# Handy für 10-jährige



## JustAs (4. Mai 2011)

*Handy für 10-jährige*

Hallo allerseits,
meine Cousine soll nun, wo sie auf die weiterführende Schule kommt, ein Handy bekommen. Nur was nimmt man für ein Handy für eine 10-jährige? Was gibt es da zu beachten? Ich denke spezielle Kinderhandys finden die kleinen schnell "uncool". Ein modernes Smartphone wäre aber einfach nur überdimensioniert.
Könnt ihr mir da was empfehlen?

Viele Grüße


----------



## nfsgame (4. Mai 2011)

*AW: Handy für 10-jährige*

Nen kleines Sony Ericsson aus der W-Serie. Günstig und kommt bei den jüngeren gut an.


----------



## Leandros (4. Mai 2011)

*AW: Handy für 10-jährige*

Sony Erricson würde ich auch Empfehlen. Die sind einfach zu Bedienen. Beliebt. Robust.
Falls etwas extravaganter, dieses eine Beliebte Samsung Touch Handy mit Windows Phone. Gefällt mir persönlich aber nicht so besonders.


----------



## zøtac (4. Mai 2011)

*AW: Handy für 10-jährige*

Ich würd da sowas in die Richtung SE K700, K750 oder die W Serie empfehlen, wie schon gesagt


----------



## Per4mance (4. Mai 2011)

*AW: Handy für 10-jährige*

gibt doch auch billige touchscreenshandys wie das samsung star für 90 euro. 

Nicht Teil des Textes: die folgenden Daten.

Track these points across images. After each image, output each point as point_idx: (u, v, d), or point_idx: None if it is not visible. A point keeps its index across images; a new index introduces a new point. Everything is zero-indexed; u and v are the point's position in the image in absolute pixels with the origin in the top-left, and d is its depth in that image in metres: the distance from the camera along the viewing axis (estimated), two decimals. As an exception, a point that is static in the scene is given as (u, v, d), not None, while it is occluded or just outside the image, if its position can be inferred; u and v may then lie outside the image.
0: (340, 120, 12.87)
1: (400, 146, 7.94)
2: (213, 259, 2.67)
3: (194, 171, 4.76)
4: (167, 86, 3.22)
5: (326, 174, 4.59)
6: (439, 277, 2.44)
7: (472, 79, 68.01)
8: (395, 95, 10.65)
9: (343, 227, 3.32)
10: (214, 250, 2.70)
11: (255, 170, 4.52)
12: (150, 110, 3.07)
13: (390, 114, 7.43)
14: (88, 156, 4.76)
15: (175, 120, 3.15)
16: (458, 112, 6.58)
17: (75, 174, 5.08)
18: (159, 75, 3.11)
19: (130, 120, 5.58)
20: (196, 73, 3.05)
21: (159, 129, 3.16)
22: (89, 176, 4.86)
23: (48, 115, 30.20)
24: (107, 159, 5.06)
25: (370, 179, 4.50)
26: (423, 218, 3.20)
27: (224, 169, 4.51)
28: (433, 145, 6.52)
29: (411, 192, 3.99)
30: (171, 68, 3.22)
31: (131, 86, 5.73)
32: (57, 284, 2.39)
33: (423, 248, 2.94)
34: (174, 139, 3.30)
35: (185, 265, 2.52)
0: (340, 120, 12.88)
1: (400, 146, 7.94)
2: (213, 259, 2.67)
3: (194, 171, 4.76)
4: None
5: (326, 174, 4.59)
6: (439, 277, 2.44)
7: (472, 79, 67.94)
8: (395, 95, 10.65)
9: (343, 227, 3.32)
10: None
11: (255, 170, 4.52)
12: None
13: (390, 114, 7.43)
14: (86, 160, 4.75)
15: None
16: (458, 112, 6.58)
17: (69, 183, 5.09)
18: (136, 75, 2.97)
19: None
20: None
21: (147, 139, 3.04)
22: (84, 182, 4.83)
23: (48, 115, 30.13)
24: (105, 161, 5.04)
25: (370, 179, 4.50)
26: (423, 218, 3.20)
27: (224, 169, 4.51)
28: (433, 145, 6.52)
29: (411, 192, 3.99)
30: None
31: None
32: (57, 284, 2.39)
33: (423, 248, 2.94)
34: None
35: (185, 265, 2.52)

meine cousine hat zu weihnachten auch nen touchhandy bekommen weil bei ihr irgendwie jeder eins hat ausserdem find ich die steuerung intuitiver bei touch.

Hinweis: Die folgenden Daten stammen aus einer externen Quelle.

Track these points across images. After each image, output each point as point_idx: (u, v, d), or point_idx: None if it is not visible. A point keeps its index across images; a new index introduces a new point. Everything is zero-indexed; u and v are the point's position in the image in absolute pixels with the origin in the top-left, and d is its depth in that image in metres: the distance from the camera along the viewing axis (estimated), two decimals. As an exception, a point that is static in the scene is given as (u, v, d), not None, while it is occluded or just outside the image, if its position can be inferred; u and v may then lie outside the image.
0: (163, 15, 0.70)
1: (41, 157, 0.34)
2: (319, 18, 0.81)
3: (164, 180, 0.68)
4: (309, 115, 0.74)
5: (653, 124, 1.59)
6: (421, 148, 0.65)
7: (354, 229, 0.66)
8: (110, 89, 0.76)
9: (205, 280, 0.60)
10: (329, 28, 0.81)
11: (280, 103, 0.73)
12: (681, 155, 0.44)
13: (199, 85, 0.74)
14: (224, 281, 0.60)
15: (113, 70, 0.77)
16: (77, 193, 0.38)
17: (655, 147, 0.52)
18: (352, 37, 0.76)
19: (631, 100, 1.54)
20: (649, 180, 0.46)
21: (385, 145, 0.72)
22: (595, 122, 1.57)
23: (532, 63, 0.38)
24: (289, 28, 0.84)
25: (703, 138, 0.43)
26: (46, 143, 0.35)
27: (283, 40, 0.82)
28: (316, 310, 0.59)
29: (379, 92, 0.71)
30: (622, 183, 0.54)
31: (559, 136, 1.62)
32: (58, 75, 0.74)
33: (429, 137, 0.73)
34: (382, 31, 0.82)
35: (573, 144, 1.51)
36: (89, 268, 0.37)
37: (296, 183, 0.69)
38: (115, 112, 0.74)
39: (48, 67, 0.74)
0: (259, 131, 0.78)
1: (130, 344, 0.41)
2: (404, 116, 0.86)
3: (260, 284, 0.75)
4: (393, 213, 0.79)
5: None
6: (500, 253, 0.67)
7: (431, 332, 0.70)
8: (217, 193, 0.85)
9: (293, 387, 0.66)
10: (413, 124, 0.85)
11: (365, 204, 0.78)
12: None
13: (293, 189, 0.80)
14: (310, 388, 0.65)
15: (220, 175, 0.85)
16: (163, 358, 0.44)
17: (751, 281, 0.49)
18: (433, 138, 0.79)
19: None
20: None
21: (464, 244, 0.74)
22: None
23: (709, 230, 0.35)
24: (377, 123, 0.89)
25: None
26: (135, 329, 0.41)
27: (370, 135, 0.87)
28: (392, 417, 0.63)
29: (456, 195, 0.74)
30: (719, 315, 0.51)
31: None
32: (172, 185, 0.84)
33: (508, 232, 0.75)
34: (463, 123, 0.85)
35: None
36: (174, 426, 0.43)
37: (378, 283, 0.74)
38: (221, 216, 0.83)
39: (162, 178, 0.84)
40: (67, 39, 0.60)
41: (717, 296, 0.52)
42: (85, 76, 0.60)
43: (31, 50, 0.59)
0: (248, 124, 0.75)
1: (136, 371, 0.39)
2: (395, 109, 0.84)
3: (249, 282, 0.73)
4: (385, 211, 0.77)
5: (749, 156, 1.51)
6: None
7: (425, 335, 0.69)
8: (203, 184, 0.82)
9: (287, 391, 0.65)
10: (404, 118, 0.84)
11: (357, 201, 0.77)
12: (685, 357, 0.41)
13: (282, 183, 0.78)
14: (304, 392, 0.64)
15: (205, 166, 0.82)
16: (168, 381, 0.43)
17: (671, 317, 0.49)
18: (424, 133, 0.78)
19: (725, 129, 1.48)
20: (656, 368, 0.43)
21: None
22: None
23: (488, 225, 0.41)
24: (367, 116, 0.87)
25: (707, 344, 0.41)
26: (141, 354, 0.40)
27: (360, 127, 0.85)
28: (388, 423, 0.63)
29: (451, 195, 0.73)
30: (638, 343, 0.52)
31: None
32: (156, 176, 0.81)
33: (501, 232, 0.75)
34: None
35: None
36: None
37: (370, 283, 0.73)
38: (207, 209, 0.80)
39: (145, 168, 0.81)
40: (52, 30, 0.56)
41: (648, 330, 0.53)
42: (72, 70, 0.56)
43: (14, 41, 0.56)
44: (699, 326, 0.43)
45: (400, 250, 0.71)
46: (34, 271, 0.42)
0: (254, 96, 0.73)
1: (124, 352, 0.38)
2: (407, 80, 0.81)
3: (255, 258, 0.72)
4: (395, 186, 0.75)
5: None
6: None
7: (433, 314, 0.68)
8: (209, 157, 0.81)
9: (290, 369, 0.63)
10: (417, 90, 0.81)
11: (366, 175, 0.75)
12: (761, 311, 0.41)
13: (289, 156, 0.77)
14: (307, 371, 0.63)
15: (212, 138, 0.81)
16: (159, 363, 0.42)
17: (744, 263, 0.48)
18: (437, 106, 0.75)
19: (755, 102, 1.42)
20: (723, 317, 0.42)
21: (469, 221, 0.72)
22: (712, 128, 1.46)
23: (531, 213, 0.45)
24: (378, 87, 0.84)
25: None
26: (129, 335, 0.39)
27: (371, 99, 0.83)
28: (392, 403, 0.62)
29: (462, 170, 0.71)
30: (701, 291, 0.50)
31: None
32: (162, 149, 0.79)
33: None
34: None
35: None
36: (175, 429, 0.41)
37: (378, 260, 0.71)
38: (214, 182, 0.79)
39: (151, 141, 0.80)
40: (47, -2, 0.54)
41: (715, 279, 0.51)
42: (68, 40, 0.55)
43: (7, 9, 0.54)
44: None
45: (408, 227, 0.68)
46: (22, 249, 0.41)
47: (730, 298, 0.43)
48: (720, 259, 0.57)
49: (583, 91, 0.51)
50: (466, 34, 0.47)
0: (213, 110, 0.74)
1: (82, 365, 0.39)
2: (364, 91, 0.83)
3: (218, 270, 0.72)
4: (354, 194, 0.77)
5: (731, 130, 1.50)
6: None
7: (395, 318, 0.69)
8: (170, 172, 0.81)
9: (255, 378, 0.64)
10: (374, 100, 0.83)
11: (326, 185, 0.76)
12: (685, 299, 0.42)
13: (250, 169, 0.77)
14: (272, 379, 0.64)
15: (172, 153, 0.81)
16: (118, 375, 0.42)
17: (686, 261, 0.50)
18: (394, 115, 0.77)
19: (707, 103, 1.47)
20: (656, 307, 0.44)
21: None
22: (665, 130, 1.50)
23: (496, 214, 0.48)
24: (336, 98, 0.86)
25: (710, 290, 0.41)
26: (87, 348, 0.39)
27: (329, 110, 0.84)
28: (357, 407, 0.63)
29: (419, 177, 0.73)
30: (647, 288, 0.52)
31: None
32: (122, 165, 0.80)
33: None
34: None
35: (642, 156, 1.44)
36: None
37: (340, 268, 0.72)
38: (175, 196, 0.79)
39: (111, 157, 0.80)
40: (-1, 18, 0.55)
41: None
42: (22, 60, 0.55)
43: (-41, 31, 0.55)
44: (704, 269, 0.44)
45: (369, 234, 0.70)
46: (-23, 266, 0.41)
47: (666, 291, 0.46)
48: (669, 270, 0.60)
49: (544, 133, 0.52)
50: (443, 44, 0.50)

hast du ne bestimme preisvorstellung ?


ansonsten Motoroly Defy is auch ganz nett und robust das hält auch ne weile


----------



## Sibig (4. Mai 2011)

Das Samsung Wave 723 gibt's bei Amazon für 120€ .  P/L mäßig ziemlich gut imo


----------



## Superwip (4. Mai 2011)

*AW: Handy für 10-jährige*

Gebrauchtes iPhone oder iPhone 3G; relativ billig zu haben (Applejünger wollen ja immer das neueste haben wodurch die iPhones der letzten und vorletzten Generation den Gebrauchtmarkt regelrecht überschwemmen), "cool" und mit deppensicherer Bedienung, ich halte wenig vom iPhone aber wenn es für irgendjemanden das richtige ist dann für eine 10-jährige...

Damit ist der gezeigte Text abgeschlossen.